Elliott Wave chart analysis for the S&P 500 for 4th November, 2011. Please click on the charts below to enlarge.
Last analysis expected downwards movement, and we did get some, followed by another second wave correction upwards of a smaller degree.
We now have a series of overlapping first and second waves: primary 1-2, intermediate (black) (1) – (2), and within blue wave 1 pink (minute) i and ii. When pink wave iii is further underway we should see an increase in downwards momentum.
Wave ii pink, if it extends further as a double zigzag or double combination, may not move beyond the start of wave i pink. This wave count is invalidated with movement above 1,292.66.
If price does move above 1,292.66 next week then we may use our alternate wave count at the end of this analysis.

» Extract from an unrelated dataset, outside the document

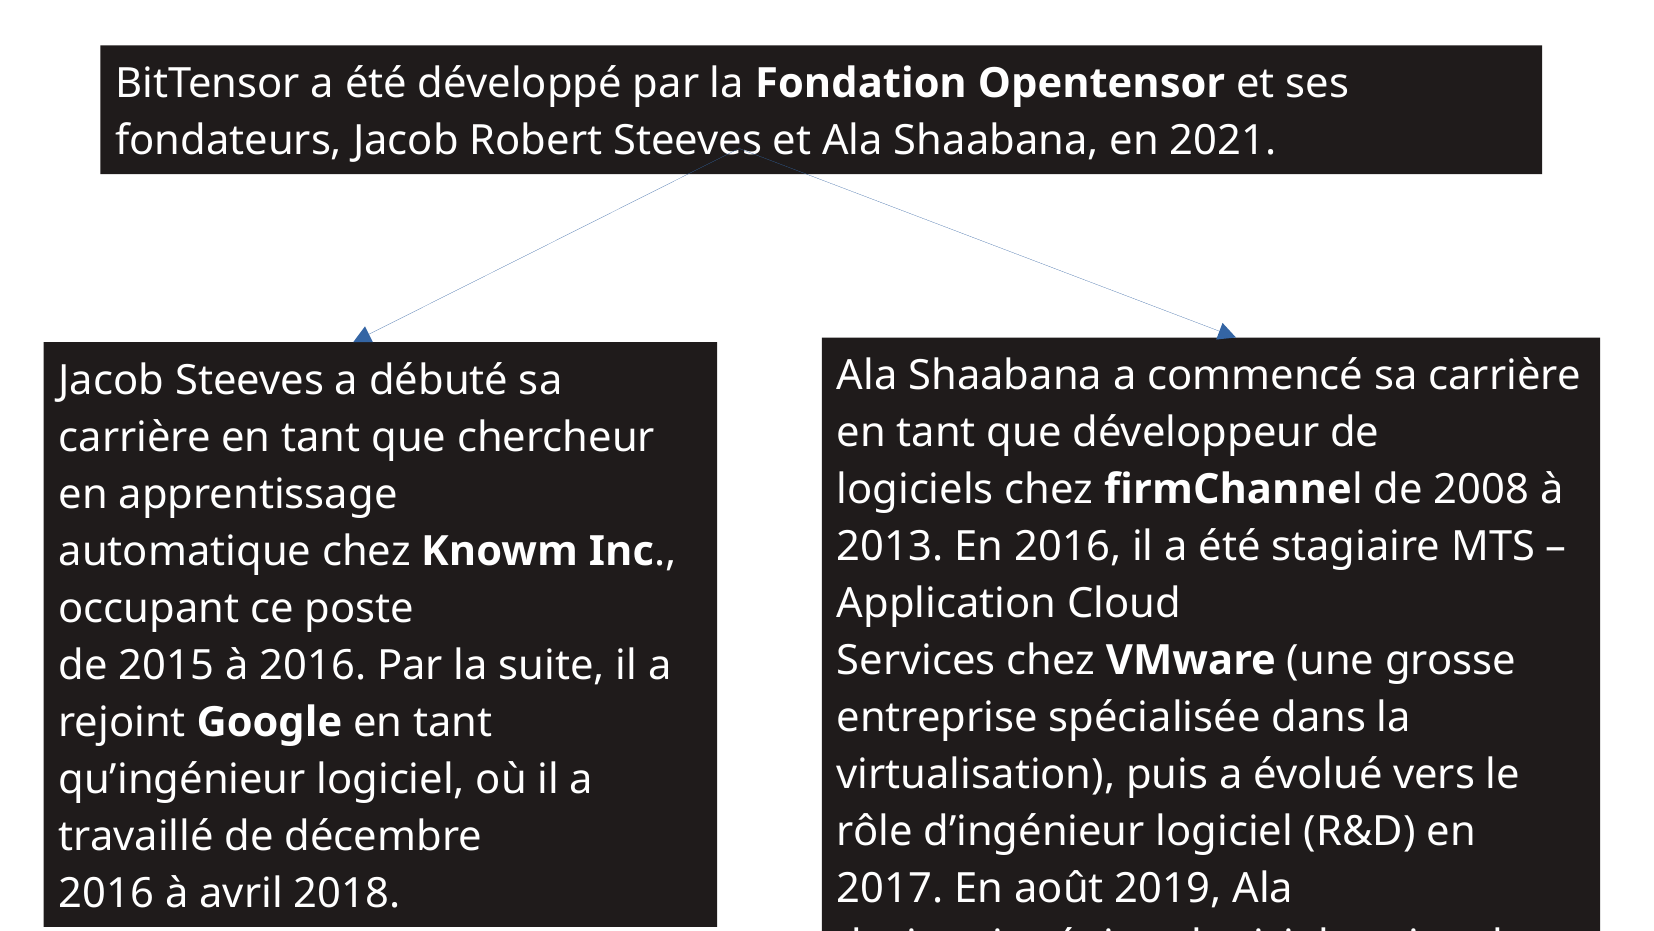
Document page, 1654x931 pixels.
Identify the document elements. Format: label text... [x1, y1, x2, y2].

text_box BitTensor a été développé par la Fondation Opentensor et ses fondateurs, Jacob Robert Steeves et Ala Shaabana, en 2021. [100, 45, 1543, 149]
text_box Jacob Steeves a débuté sa carrière en tant que chercheur en apprentissage automatique chez Knowm Inc., occupant ce poste de 2015 à 2016. Par la suite, il a rejoint Google en tant qu’ingénieur logiciel, où il a travaillé de décembre 2016 à avril 2018. [43, 342, 718, 847]
text_box Ala Shaabana a commencé sa carrière en tant que développeur de logiciels chez firmChannel de 2008 à 2013. En 2016, il a été stagiaire MTS – Application Cloud Services chez VMware (une grosse entreprise spécialisée dans la virtualisation), puis a évolué vers le rôle d’ingénieur logiciel (R&D) en 2017. En août 2019, Ala devient ingénieur logiciel senior chez Instacart jusqu’en septembre 2020. [821, 337, 1601, 850]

Wave ii pink is a complete zigzag structure. A parallel channel containing this zigzag has a small channel breach, but it is less than completely convincing. For this reason I have an alternate hourly wave chart for you below.
Wave (ii) green looks like a complete zigzag structure on the 5 minute chart, ending with an overshoot of the 0.618 Fibonacci ratio of wave (i) green. It is highly likely that it was over at 1,255.05. On the 5 minute chart this is followed by a five wave structure downwards, a leading diagonal, and another deep second wave correction which we would expect to see following a leading diagonal in a second wave position.
This is likely to be followed by an extended third wave.
At 1,215.75 wave (iii) green would reach 1.618 the length of wave (i) green. If price moves strongly through this first target without any significant corrections then the next Fibonacci ratio in the sequence is 2.618 the length of wave (i) green at 1,191.46. These short term targets may be reached within another one to two trading days.
Targets for wave iii pink remain the same. At 1,141.48 wave iii pink would reach 1.618 the length of wave i pink. At 1,066.15 wave iii pink would reach 2.618 the length of wave i pink. These targets may be about a week away.
If wave ii pink is complete then within wave iii pink wave (ii) green may not move beyond the start of wave (i) green. This wave count is invalidated with movement above 1,263.21.
This wave count has a better overall look than the alternate hourly chart below. Wave ii pink, if it is complete, lasted 18 hours and wave i pink lasted 22 hours. They look nicely in proportion.
Alternate Hourly Chart.
It is possible that wave ii pink is incomplete and may continue further as a double zigzag, double combination or a flat correction.
The complete zigzag upwards labeled (w) green is the first zigzag in a double, joined by a zigzag in the opposite direction labeled (x) green which is incomplete.
If price moves above 1,263.21 then wave ii pink is continuing. It may not move beyond the start of wave i pink. This wave count is invalidated with movement above 1,292.66.
Both the first hourly chart and this one expect further downwards movement when markets open on Monday. If after the next wave down price remains below the low labeled a orange at 1,238.92 then we may favour the first hourly chart over this one. If price completes another wave downwards then moves back above 1,238.92 then we may favour this alternate hourly chart.
Alternate Wave Count.
If we can see the last long upwards wave (labeled here as a pink) as a five wave structure, then a zigzag for wave Y blue may be incomplete.
Wave Y blue is now starting to look out of proportion to wave W blue, but apart from that concern this wave count fits.
Wave b pink may not move beyond the start of wave a pink. This wave count is invalidated with movement below 1,074.77. Unfortunately this is the price point which differentiates this alternate from our main wave count, and we may only have full confidence that wave (3) black is underway when price makes a new low.
In the short term within wave b pink wave (b) green may not move beyond the start of wave (a) green. This wave count is invalidated with movement above 1,292.66 in the short term.
Both this alternate and our main wave count have the same invalidation point (at least in the short term) and the same expectation of downwards movement next week.
Thereafter, this alternate would expect price to move back into wave (a) green price territory as wave c pink moves up to make a new high, and our main wave count would expect price to then remain below that point.
Wave (c) green to complete the zigzag for wave b pink must subdivide into a five wave structure. Wave i orange looks most like a five wave leading diagonal on the 5 minute chart, and wave (c) green may be unfolding as a simple impulse rather than an ending diagonal.
Wave (c) green is extremely likely to make a new low below the low labeled (a) green at 1,215.42 to avoid a truncation.
At 1,187.94 wave (c) green would reach equality in length with wave (a) green.
When wave (c) green is a complete five wave structure then this wave count expects price to make a new high above 1,292.66. At that point this alternate wave count diverges from our main wave count which would expect price to remain below 1,215.42 with increasing downwards momentum.
In the short term wave ii orange may not move beyond the start of wave i orange. This wave count is invalidated with movement above 1,263.21.